Conjugate Gibbs Sampling for Bayesian Phylogenetic Models
Résumé
We propose a new Markov Chain Monte Carlo (MCMC) sampling mechanism for Bayesian phylogenetic inference. This method, which we call conjugate Gibbs, relies on analytical conjugacy properties, and is based on an alternation between data augmentation and Gibbs sampling. The data augmentation step consists in sampling a detailed substitution history for each site, and across the whole tree, given the current value of the model parameters. Provided convenient priors are used, the parameters of the model can then be directly updated by a Gibbs sampling procedure, conditional on the current substitution history.
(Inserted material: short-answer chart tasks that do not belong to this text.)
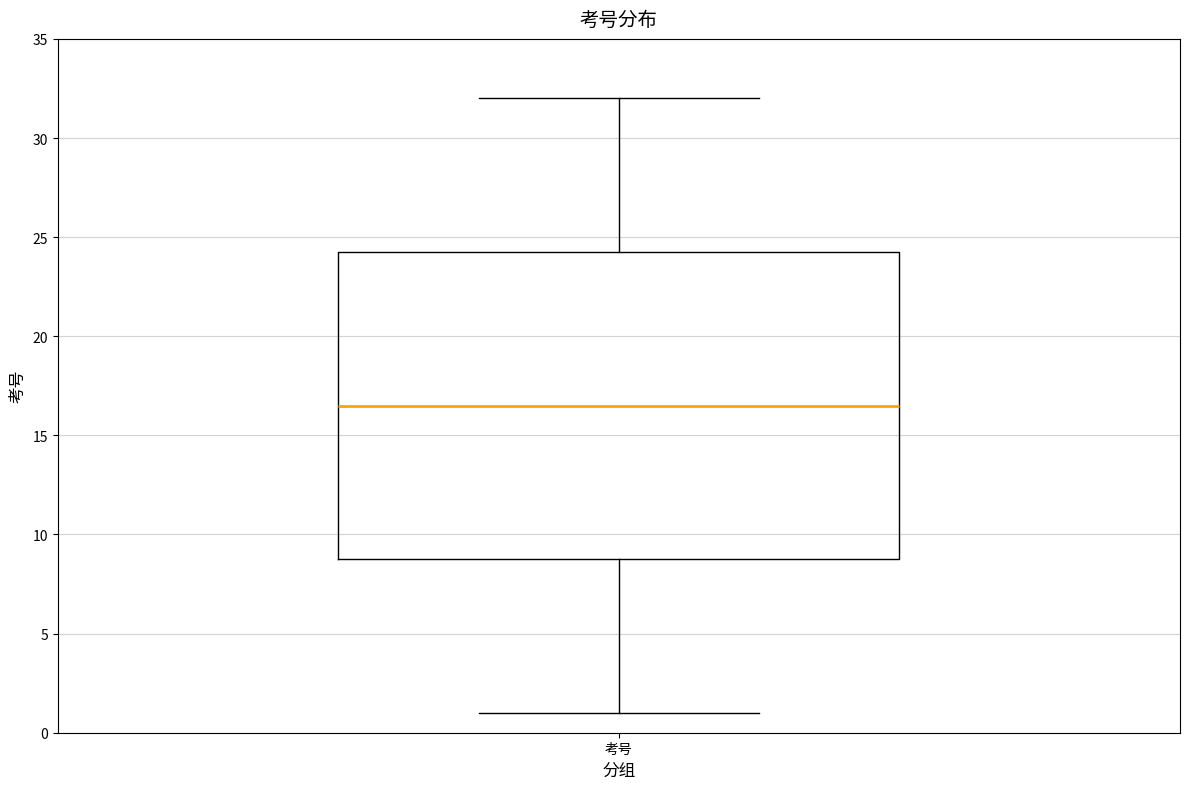

Transcribe this box plot: give where the median line is, the range the box spans, and where the two whiskers end, as read against the y-axis. The values are not printed on the chart, so give them approximately, as read against the axis.

median 16.5, box 9.0 to 24.5, whiskers 1.0 to 32.0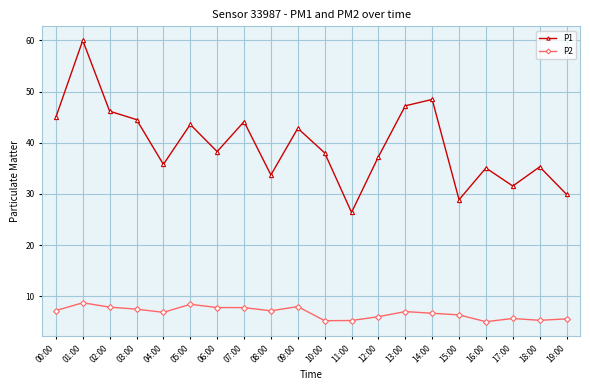

How many series are shown in this chart?

2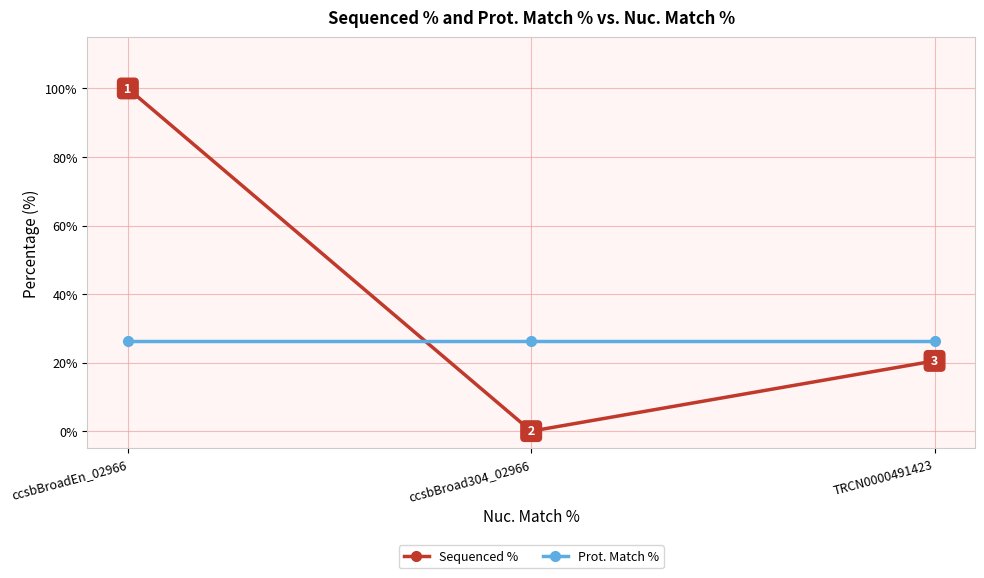

What are all the series names shown in the legend?

Sequenced %, Prot. Match %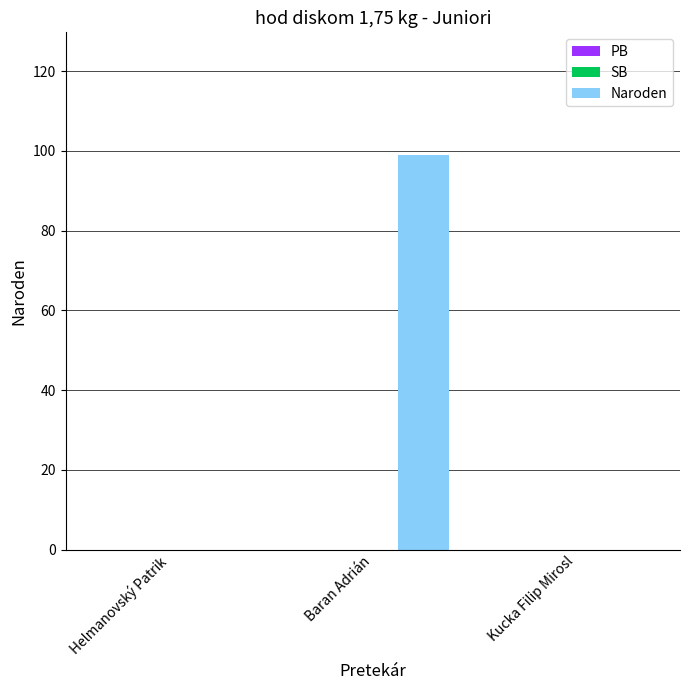

True or false: the data shows -35 at Helmanovský Patrik.

False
Alternating between these two sampling steps yields a MCMC device whose equilibrium distribution is the posterior probability density of interest. We show, on real examples, that this conjugate Gibbs method leads to a significant improvement of the mixing behavior of the MCMC. In all cases, the decorrelation times of the resulting chains are smaller than those obtained by standard Metropolis Hastings procedures by at least one order of magnitude. The method is particularly well suited to heterogeneous models, i.e. assuming site-specific random variables. In particular, the conjugate Gibbs formalism allows one to propose efficient implementations of complex models, for instance assuming site-specific substitution processes, that would not be accessible to standard MCMC methods.